Cependant le vote de cette résolution 9a puis 9b est comptabilisé à la majorité de l’article 25 (article 25b), puis en application de l’article 25-1, soit à la majorité de l’article 24, ce qui démontre que la résolution prisse est une décision au sens de l’article 42.
Les deux résolutions 9a et 9b doivent suivre le même sort dès lors que la seconde résulte de la première.
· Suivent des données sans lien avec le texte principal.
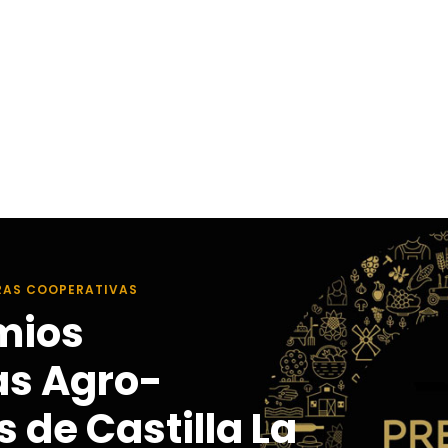
RAS COOPERATIVAS
mios
as Agro-
 de Castilla La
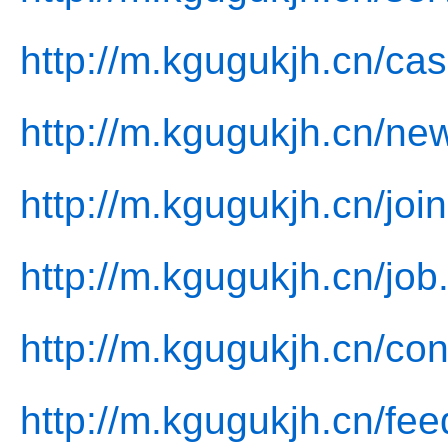
http://m.kgugukjh.cn/cas
http://m.kgugukjh.cn/ne
http://m.kgugukjh.cn/join
http://m.kgugukjh.cn/job
http://m.kgugukjh.cn/con
http://m.kgugukjh.cn/fe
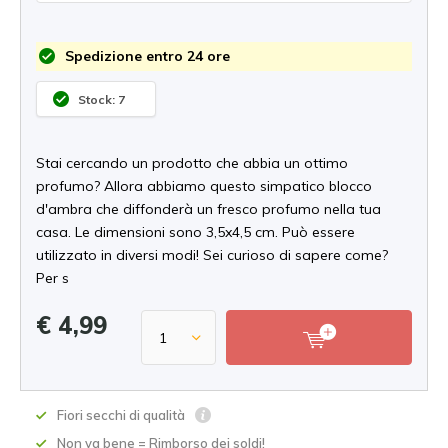
Spedizione entro 24 ore
Stock: 7
Stai cercando un prodotto che abbia un ottimo
profumo? Allora abbiamo questo simpatico blocco
d'ambra che diffonderà un fresco profumo nella tua
casa. Le dimensioni sono 3,5x4,5 cm. Può essere
utilizzato in diversi modi! Sei curioso di sapere come?
Per s
€ 4,99
Fiori secchi di qualità
Non va bene = Rimborso dei soldi!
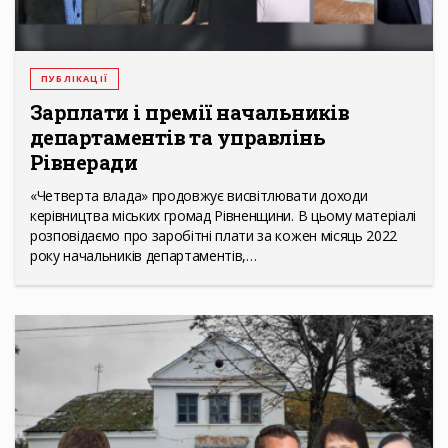
ПУБЛІКАЦІЇ
Зарплати і премії начальників
департаментів та управлінь
Рівнеради
«Четверта влада» продовжує висвітлювати доходи
керівництва міських громад Рівненщини. В цьому матеріалі
розповідаємо про заробітні плати за кожен місяць 2022
року начальників департаментів,…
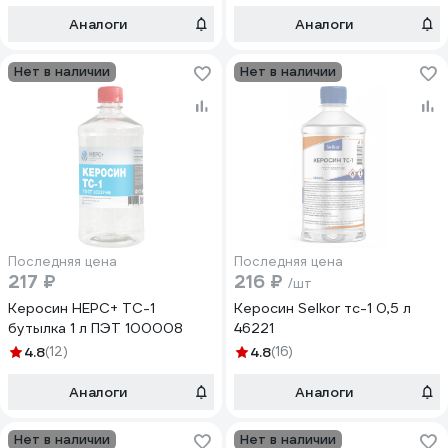
Аналоги
Аналоги
Нет в наличии
Нет в наличии
Последняя цена
Последняя цена
217 ₽
216 ₽
/шт
Керосин НЕРС+ ТС-1
Керосин Selkor тс-1 0,5 л
бутылка 1 л ПЭТ 100008
46221
4.8
(12)
4.8
(16)
Аналоги
Аналоги
Нет в наличии
Нет в наличии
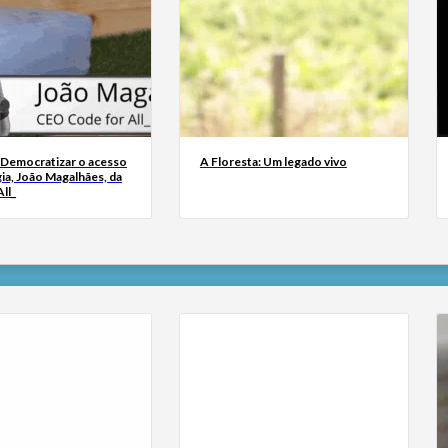
 Democratizar o acesso
A Floresta: Um legado vivo
ia, João Magalhães, da
ll_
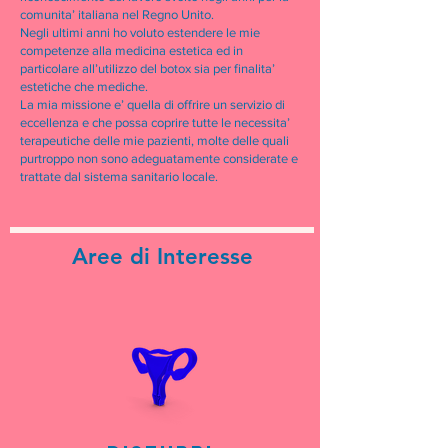
comunita’ italiana nel Regno Unito.
Negli ultimi anni ho voluto estendere le mie
competenze alla medicina estetica ed in
particolare all’utilizzo del botox sia per finalita’
estetiche che mediche.
La mia missione e’ quella di offrire un servizio di
eccellenza e che possa coprire tutte le necessita’
terapeutiche delle mie pazienti, molte delle quali
purtroppo non sono adeguatamente considerate e
trattate dal sistema sanitario
locale.
Aree di Interesse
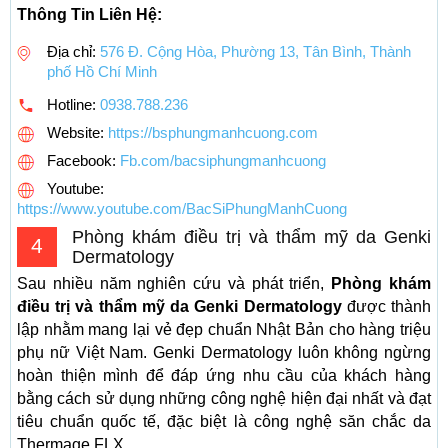
Thông Tin Liên Hệ:
Địa chỉ:
576 Đ. Cộng Hòa, Phường 13, Tân Bình, Thành
phố Hồ Chí Minh
Hotline:
0938.788.236
Website:
https://bsphungmanhcuong.com
Facebook:
Fb.com/bacsiphungmanhcuong
Youtube:
https://www.youtube.com/BacSiPhungManhCuong
Phòng khám điều trị và thẩm mỹ da Genki
4
Dermatology
Sau nhiều năm nghiên cứu và phát triển,
Phòng khám
điều trị và thẩm mỹ da Genki Dermatology
được thành
lập nhằm mang lại vẻ đẹp chuẩn Nhật Bản cho hàng triệu
phụ nữ Việt Nam. Genki Dermatology luôn không ngừng
hoàn thiện mình để đáp ứng nhu cầu của khách hàng
bằng cách sử dụng những công nghệ hiện đại nhất và đạt
tiêu chuẩn quốc tế, đặc biệt là công nghệ săn chắc da
Thermage FLX.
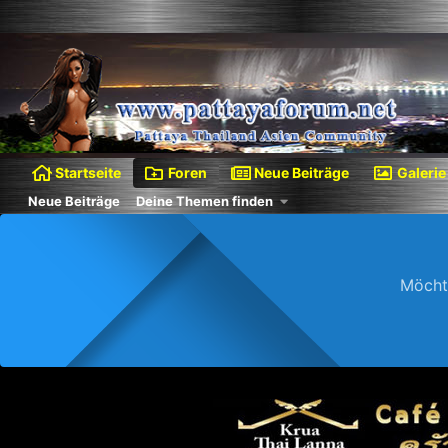
Startseite
Foren
Neue Beiträge
Galerie
Neue Beiträge
Deine Themen finden
Möcht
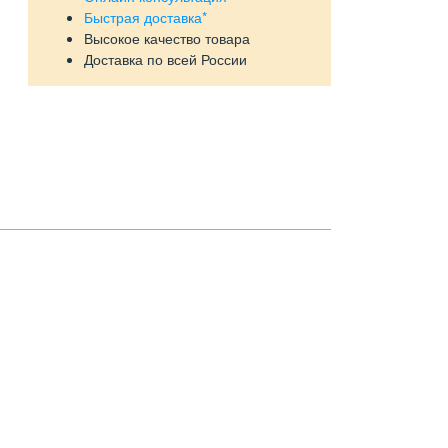
Быстрая доставка*
Высокое качество товара
Доставка по всей России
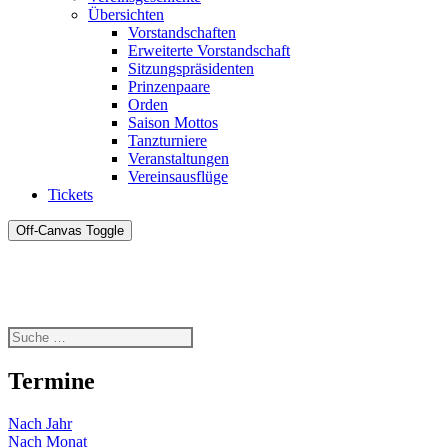
Übersichten
Vorstandschaften
Erweiterte Vorstandschaft
Sitzungspräsidenten
Prinzenpaare
Orden
Saison Mottos
Tanzturniere
Veranstaltungen
Vereinsausflüge
Tickets
Off-Canvas Toggle
Termine
Nach Jahr
Nach Monat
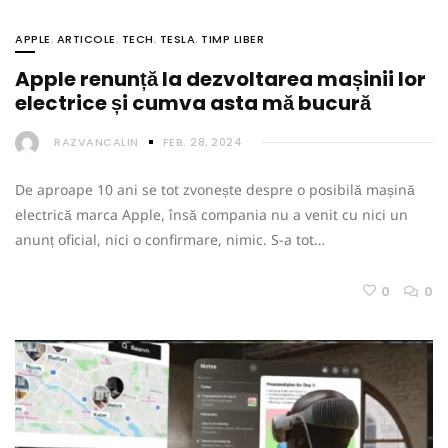
APPLE
,
ARTICOLE
,
TECH
,
TESLA
,
TIMP LIBER
Apple renunță la dezvoltarea mașinii lor
electrice și cumva asta mă bucură
RAZVANCALIN
FEB. 28, 2024
De aproape 10 ani se tot zvonește despre o posibilă mașină
electrică marca Apple, însă compania nu a venit cu nici un
anunț oficial, nici o confirmare, nimic. S-a tot…
0
0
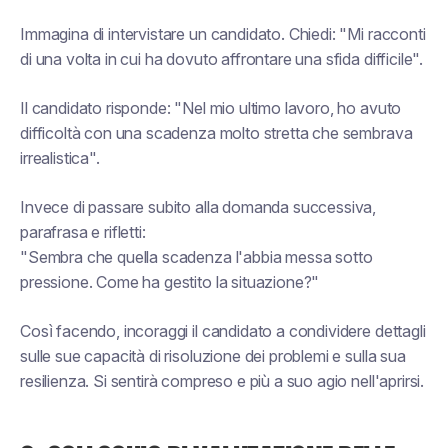
Immagina di intervistare un candidato. Chiedi: "Mi racconti
di una volta in cui ha dovuto affrontare una sfida difficile".
Il candidato risponde: "Nel mio ultimo lavoro, ho avuto
difficoltà con una scadenza molto stretta che sembrava
irrealistica".
Invece di passare subito alla domanda successiva,
parafrasa e rifletti:
"Sembra che quella scadenza l'abbia messa sotto
pressione. Come ha gestito la situazione?"
Così facendo, incoraggi il candidato a condividere dettagli
sulle sue capacità di risoluzione dei problemi e sulla sua
resilienza. Si sentirà compreso e più a suo agio nell'aprirsi.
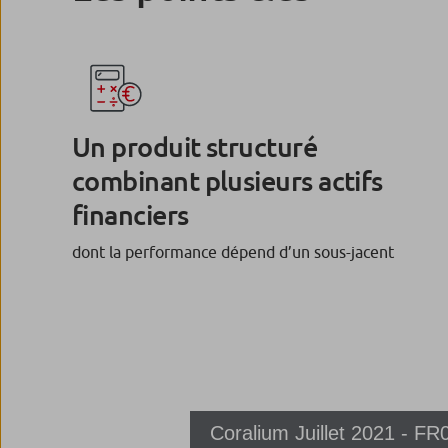
Un produit structuré
combinant plusieurs actifs
financiers
dont la performance dépend d’un sous-jacent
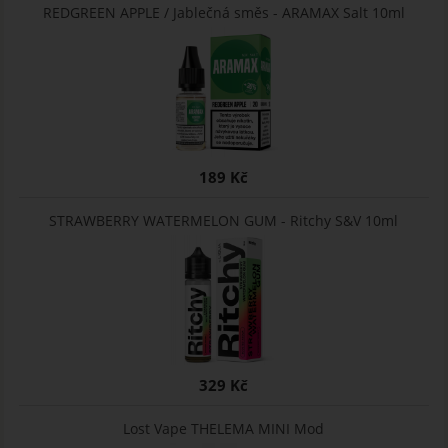
REDGREEN APPLE / Jablečná směs - ARAMAX Salt 10ml
189 Kč
STRAWBERRY WATERMELON GUM - Ritchy S&V 10ml
329 Kč
Lost Vape THELEMA MINI Mod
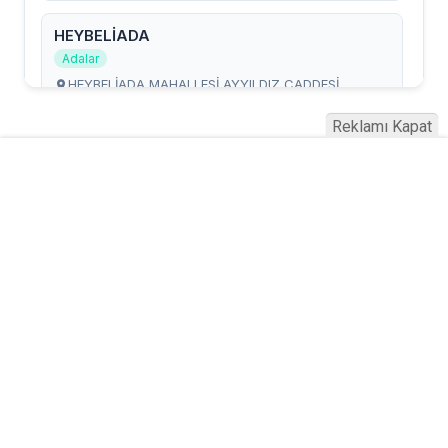
Reklamı Kapat
Serhad Haber © 2015
Anasayfa
Künye
İletişim
Gizlilik İlkeleri
Sitene Ekle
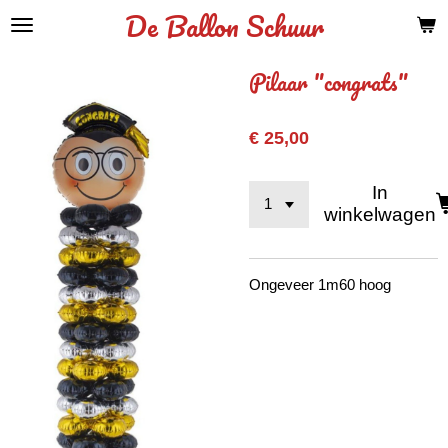
De Ballon Schuur
Ga
direct
naar
Pilaar "congrats"
de
hoofdinhoud
€ 25,00
In
winkelwagen
Ongeveer 1m60 hoog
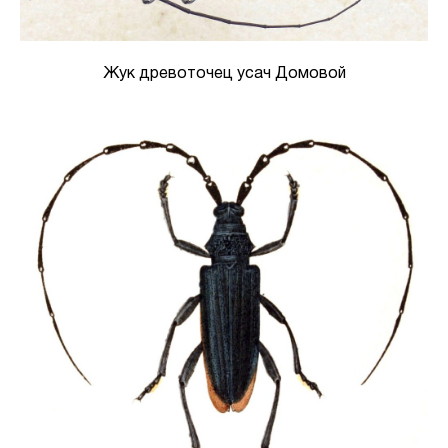
Жук древоточец усач Домовой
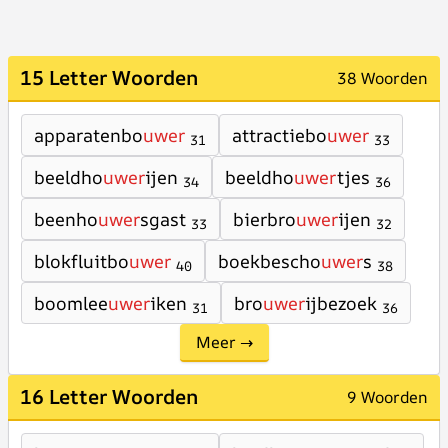
15 Letter Woorden
38 Woorden
apparatenbo
uwer
attractiebo
uwer
31
33
beeldho
uwer
ijen
beeldho
uwer
tjes
34
36
beenho
uwer
sgast
bierbro
uwer
ijen
33
32
blokfluitbo
uwer
boekbescho
uwer
s
40
38
boomlee
uwer
iken
bro
uwer
ijbezoek
31
36
Meer →
16 Letter Woorden
9 Woorden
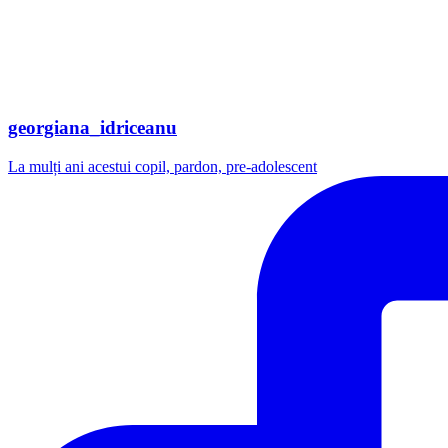
georgiana_idriceanu
La mulți ani acestui copil, pardon, pre-adolescent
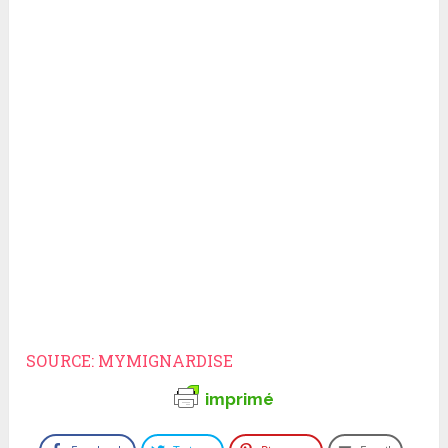
SOURCE: MYMIGNARDISE
imprimé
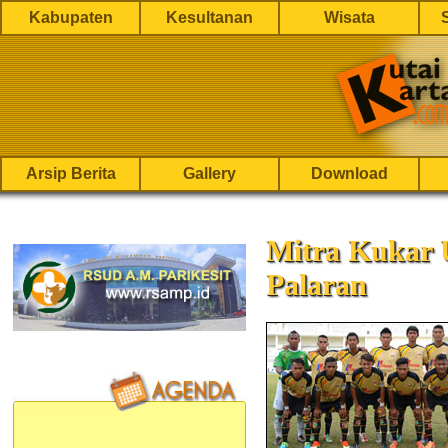
Kabupaten
Kesultanan
Wisata
Arsip Berita
Gallery
Download
Mitra Kukar 
Palaran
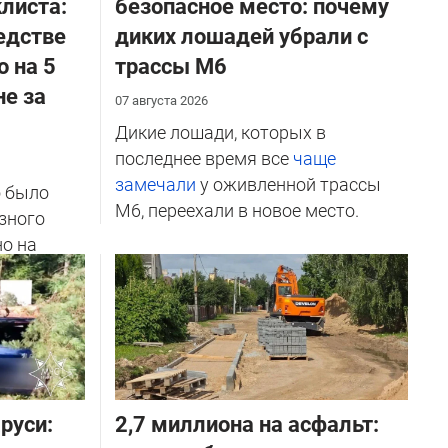
листа:
безопасное место: почему
едстве
диких лошадей убрали с
о на 5
трассы М6
не за
07 августа 2026
Дикие лошади, которых в
последнее время все
чаще
замечали
у оживленной трассы
о было
М6, переехали в новое место.
зного
но на
ичников
руси:
2,7 миллиона на асфальт:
En conséquence les résolutions 9a et 9b seront déclarées nulles.
Sur les demandes accessoires
Partie perdante au procès, le syndicat des copropriétaires du [Adresse 2] sera condamné aux dépens, ainsi qu’à verser au demandeur la somme de 1000 € sur le fondement de l’article 700 du code de procédure civile.
Monsieur [I] sera dispensé de participer à la condamnation prononcée à son profit pour les frais irrépétibles mais il n’y a pas lieu de le dispenser de toute participation aux dépens de la procédure.
La présente décision est de droit exécutoire par provision en application de l’article 514 du code de procédure civile.
PAR CES MOTIFS
Le tribunal, statuant après débats publics, par jugement contradictoire rendu en premier ressort,
DECLARE les demandes de Monsieur [I] recevables ;
DÉBOUTE Monsieur [I] de sa demande de nullité de l’ensemble de l’assemblée générale du 17 juin 2024 ;
PRONONCE la nullité des résolutions N° 9a et 9b de l’Assemblée générale du 17 juin 2024 ;
CONDAMNE le syndicat des copropriétaires du [Adresse 4] à payer à Monsieur [B] [N] [I] la somme de 1000 € (mille euros) sur le fondement de l’article 700 du code de procédure civile ;
DIT que Monsieur [B] [N] [I] sera dispensé de participer à la condamnation prononcée à son profit au titre des frais irrépétibles ;
CONDAMNE le syndicat des copropriétaires du [Adresse 4] aux dépens ;
REJETTE toute autre demande ;
RAPPELLE que la présente décision est de droit exécutoire par provision.